Edward didn’t seem to notice my hesitation over the last word. Instead, he was exchanging another wary glance with Carlisle.

“What’s wrong?” I whispered.

“Nothing is wrong,” Carlisle told me, emphasizing the last word in a strange way. “Nothing has changed much, actually—you were only unaware for just over two days. It was very fast, as these things go. Edward did an excellent job. Quite innovative—the venom injection straight to your heart was his idea.” He paused to smile proudly at his son and then sighed. “Jacob is still here, and Charlie still believes that you are sick. He thinks you’re in Atlanta right now, undergoing tests at the CDC. We gave him a bad number, and he’s frustrated. He’s been speaking to Esme.”

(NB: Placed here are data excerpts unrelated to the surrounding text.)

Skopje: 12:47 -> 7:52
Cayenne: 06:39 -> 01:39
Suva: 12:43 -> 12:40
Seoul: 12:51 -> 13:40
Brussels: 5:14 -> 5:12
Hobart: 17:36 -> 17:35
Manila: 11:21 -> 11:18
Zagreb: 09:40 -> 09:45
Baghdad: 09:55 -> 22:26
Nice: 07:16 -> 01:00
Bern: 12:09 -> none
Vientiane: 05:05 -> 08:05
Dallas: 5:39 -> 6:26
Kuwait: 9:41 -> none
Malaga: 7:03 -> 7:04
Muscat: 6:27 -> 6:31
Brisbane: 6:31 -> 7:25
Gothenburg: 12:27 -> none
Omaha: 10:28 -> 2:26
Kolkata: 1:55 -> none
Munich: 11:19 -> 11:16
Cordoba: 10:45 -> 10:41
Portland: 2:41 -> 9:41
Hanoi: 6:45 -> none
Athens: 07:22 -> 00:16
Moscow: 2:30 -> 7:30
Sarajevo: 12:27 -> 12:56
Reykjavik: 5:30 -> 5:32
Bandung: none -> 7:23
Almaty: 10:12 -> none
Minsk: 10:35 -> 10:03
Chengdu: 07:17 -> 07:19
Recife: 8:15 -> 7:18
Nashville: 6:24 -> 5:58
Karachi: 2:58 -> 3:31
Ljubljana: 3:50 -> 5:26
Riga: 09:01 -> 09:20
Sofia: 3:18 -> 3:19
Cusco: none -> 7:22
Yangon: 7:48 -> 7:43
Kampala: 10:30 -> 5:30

“I should call him…,” I murmured to myself, but, listening to my own voice, I understood the new difficulties. He wouldn’t recognize this voice. It wouldn’t reassure him. And then the earlier surprise intruded. “Hold on—Jacob is still here?”

Another glance between them.

“Bella,” Edward said quickly. “There’s much to discuss, but we should take care of you first. You have to be in pain. . . .”

When he pointed that out, I remembered the burn in my throat and swallowed convulsively. “But Jacob—”

“We have all the time in the world for explanations, love,” he reminded me gently.

Of course. I could wait a little longer for the answer; it would be easier to listen when the fierce pain of the fiery thirst was no longer scattering my concentration. “Okay.”

“Wait, wait, wait,” Alice trilled from the doorway. She danced across the room, dreamily graceful. As with Edward and Carlisle, I felt some shock as I really looked at her face for the first time. So lovely. “You promised I could be there the first time! What if you two run past something reflective?”

“Alice—,” Edward protested.

“It will only take a second!” And with that, Alice darted from the room.

Edward sighed.

“What is she talking about?”

But Alice was already back, carrying the huge, gilt-framed mirror from Rosalie’s room, which was nearly twice as tall as she was, and several times as wide.

Jasper had been so still and silent that I’d taken no notice of him since he’d followed behind Carlisle. Now he moved again, to hover over Alice, his eyes locked on my expression. Because I was the danger here.

I knew he would be tasting the mood around me, too, and so he must have felt my jolt of shock as I studied his face, looking at it closely for the first time.

Through my sightless human eyes, the scars left from his former life with the newborn armies in the South had been mostly invisible. Only with a bright light to throw their slightly raised shapes into definition could I even make out their existence.

Now that I could see, the scars were Jasper’s most dominant feature. It was hard to take my eyes off his ravaged neck and jaw—hard to believe that even a vampire could have survived so many sets of teeth ripping into his throat.